— Problem details —
All of the data must be written out verbatim, with pictures excluded.

— Extracted records —
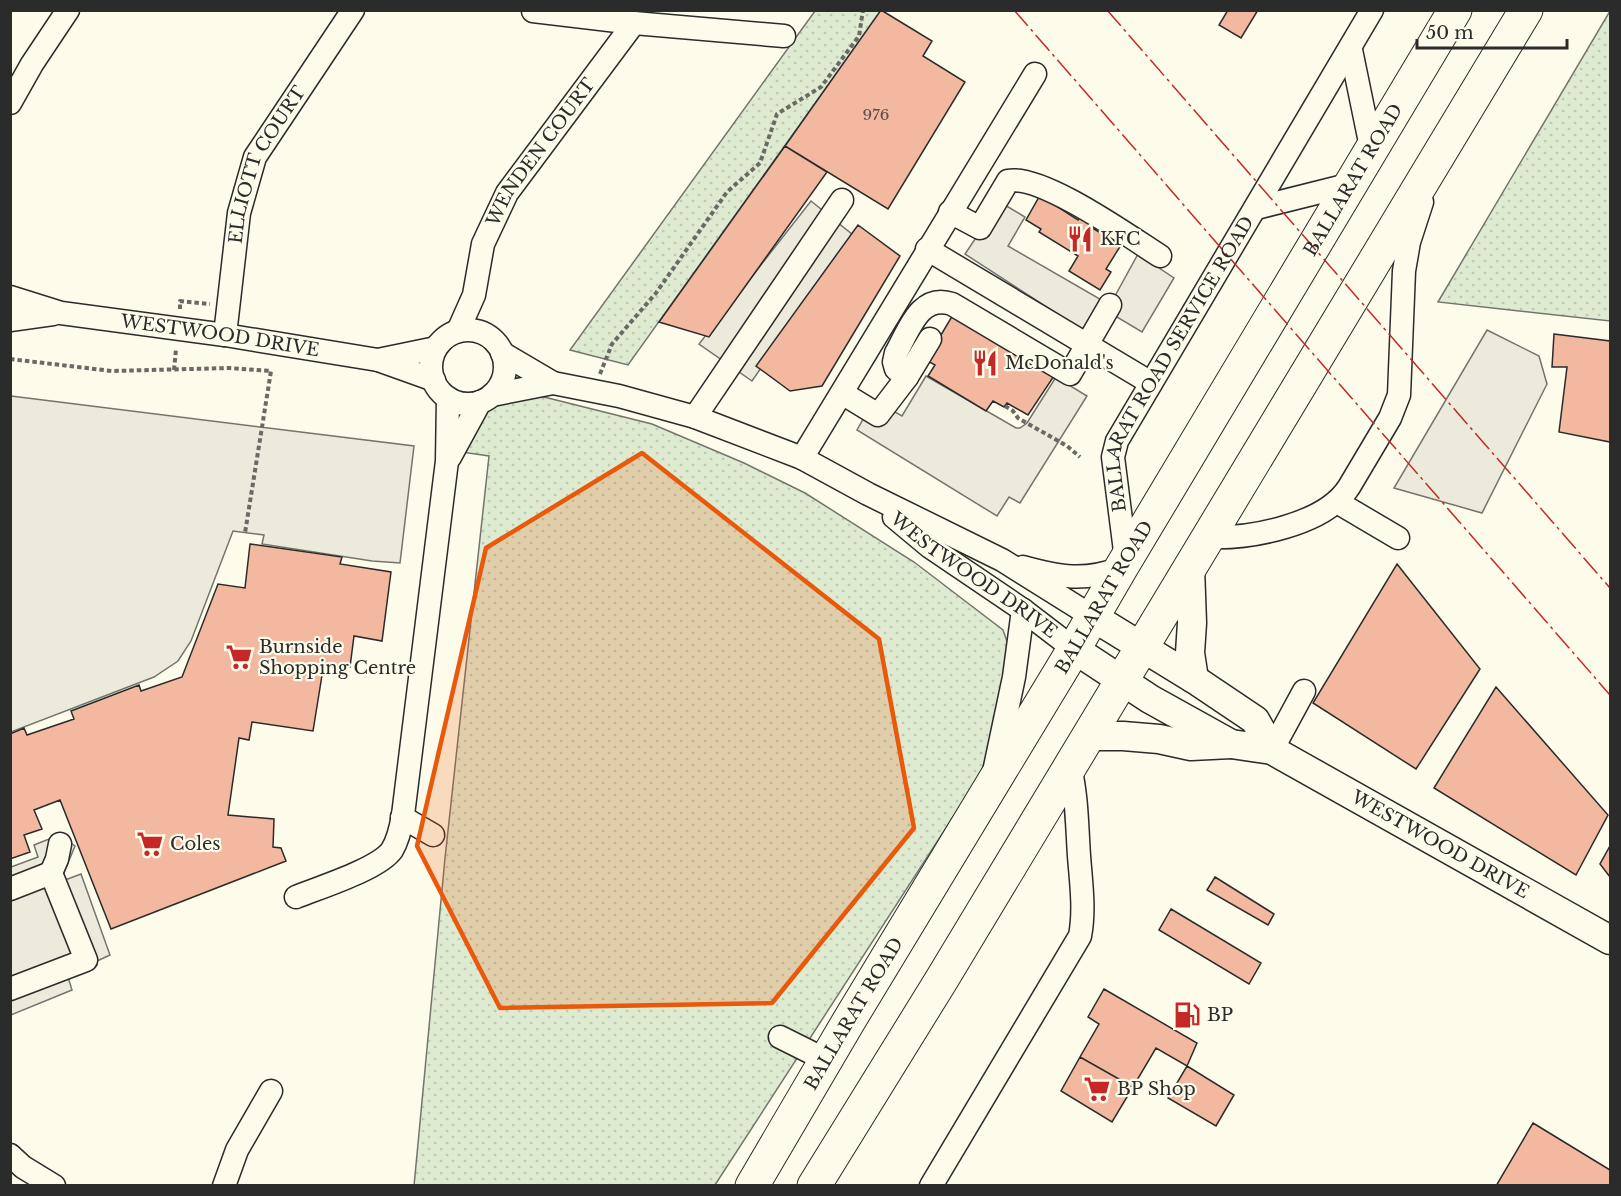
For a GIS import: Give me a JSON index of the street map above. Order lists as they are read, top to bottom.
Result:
{
  "streets": {
    "highway": ["BALLARAT ROAD"],
    "main road": ["WESTWOOD DRIVE"],
    "street": ["WENDEN COURT", "ELLIOTT COURT", "BALLARAT ROAD SERVICE ROAD"]
  },
  "crossings": [
    ["WENDEN COURT", "WESTWOOD DRIVE"],
    ["ELLIOTT COURT", "WESTWOOD DRIVE"],
    ["BALLARAT ROAD", "WESTWOOD DRIVE"],
    ["BALLARAT ROAD", "BALLARAT ROAD SERVICE ROAD"]
  ],
  "places": {
    "restaurant": ["KFC", "McDonald's"],
    "supermarket": ["Burnside Shopping Centre", "Coles", "BP Shop"],
    "fuel station": ["BP"]
  },
  "house_numbers": ["976"],
  "scale_bar": "50 m"
}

— Solution to this task —
For a GIS import: Give me a JSON index of the street map above. Order lists as they are read, top to bottom.
Result:
{
  "streets": {
    "highway": ["BALLARAT ROAD"],
    "main road": ["WESTWOOD DRIVE"],
    "street": ["WENDEN COURT", "ELLIOTT COURT", "BALLARAT ROAD SERVICE ROAD"]
  },
  "crossings": [
    ["WENDEN COURT", "WESTWOOD DRIVE"],
    ["ELLIOTT COURT", "WESTWOOD DRIVE"],
    ["BALLARAT ROAD", "WESTWOOD DRIVE"],
    ["BALLARAT ROAD", "BALLARAT ROAD SERVICE ROAD"]
  ],
  "places": {
    "restaurant": ["KFC", "McDonald's"],
    "supermarket": ["Burnside Shopping Centre", "Coles", "BP Shop"],
    "fuel station": ["BP"]
  },
  "house_numbers": ["976"],
  "scale_bar": "50 m"
}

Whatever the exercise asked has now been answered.